To investigate possible changes in practices during normal childbirth by implementing interventions which reduce the frequency of: intravenous fluids; bladder catheterization; analgesia; artificial rupture of membranes; oxytocin use for augmentation; vaginal examination; episiotomy, and increase: mobility; oral intake of fluids; and initiation of immediate breastfeeding. An operational research design. A referral governmental hospital in the Occupied Palestinian Territory (oPt) between 2006 and 2010. 2345 women (baseline: 134 women, intervention: 1860 women, post-intervention: 351 women) and 17 providers (10 midwives and 7 physicians). Multifaceted interventions; a combination of on-the-job training, audit, and feedback, supported by a core team and informal meetings. Change of practices during normal childbirth according to best evidence and the WHO recommendations.

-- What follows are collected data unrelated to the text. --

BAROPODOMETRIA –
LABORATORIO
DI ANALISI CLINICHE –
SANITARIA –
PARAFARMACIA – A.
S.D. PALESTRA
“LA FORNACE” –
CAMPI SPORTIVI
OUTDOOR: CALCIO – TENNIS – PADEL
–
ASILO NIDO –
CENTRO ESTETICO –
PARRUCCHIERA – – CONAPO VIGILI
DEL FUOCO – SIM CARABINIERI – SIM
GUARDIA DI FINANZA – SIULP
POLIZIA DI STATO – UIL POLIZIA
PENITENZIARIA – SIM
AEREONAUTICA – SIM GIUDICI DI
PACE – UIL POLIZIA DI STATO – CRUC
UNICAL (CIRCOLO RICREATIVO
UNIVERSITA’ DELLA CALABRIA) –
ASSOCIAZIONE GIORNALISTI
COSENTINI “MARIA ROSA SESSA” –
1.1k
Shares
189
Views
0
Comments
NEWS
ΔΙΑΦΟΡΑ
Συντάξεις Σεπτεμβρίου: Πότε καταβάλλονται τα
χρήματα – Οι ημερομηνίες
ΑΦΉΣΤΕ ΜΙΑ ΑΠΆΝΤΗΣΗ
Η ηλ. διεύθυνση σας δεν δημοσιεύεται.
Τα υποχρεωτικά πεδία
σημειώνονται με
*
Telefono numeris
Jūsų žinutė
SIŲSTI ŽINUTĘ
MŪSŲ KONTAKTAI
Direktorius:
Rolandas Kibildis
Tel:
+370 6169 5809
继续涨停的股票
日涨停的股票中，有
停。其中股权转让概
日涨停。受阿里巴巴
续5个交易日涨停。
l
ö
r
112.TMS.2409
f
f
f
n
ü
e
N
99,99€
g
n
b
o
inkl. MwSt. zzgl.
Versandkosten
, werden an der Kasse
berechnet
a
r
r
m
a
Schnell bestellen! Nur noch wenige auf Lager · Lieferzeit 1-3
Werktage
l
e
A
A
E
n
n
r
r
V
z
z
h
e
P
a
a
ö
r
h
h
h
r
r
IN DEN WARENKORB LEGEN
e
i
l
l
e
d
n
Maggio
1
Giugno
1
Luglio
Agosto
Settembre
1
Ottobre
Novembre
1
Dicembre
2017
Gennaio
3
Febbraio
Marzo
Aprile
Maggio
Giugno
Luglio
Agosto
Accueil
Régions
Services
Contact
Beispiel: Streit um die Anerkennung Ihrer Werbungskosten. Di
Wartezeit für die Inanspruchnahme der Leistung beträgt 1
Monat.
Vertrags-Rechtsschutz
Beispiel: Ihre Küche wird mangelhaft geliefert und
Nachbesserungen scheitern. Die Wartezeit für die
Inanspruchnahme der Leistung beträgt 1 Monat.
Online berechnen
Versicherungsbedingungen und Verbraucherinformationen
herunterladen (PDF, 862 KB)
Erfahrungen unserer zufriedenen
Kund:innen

Significant sustained improvements in practices during childbirth from baseline to post-intervention including artificial rupture of membranes, liberal use of oxytocin to augment normal labour, intravenous fluids, frequency of vaginal examinations, oral intake, immediate breastfeeding and routine episiotomy (P<0.005). There was positive change in the mobility during labour, but this change was not sustained after 9 months from intervention to post-intervention. The usage of analgesia did not change. Certain changes in practices during normal childbirth were possible in this hospital. A combination of on-the-job training with other interactive approaches increased midwives' awareness, capacities and self-confidence to implement fewer interventions during normal labour.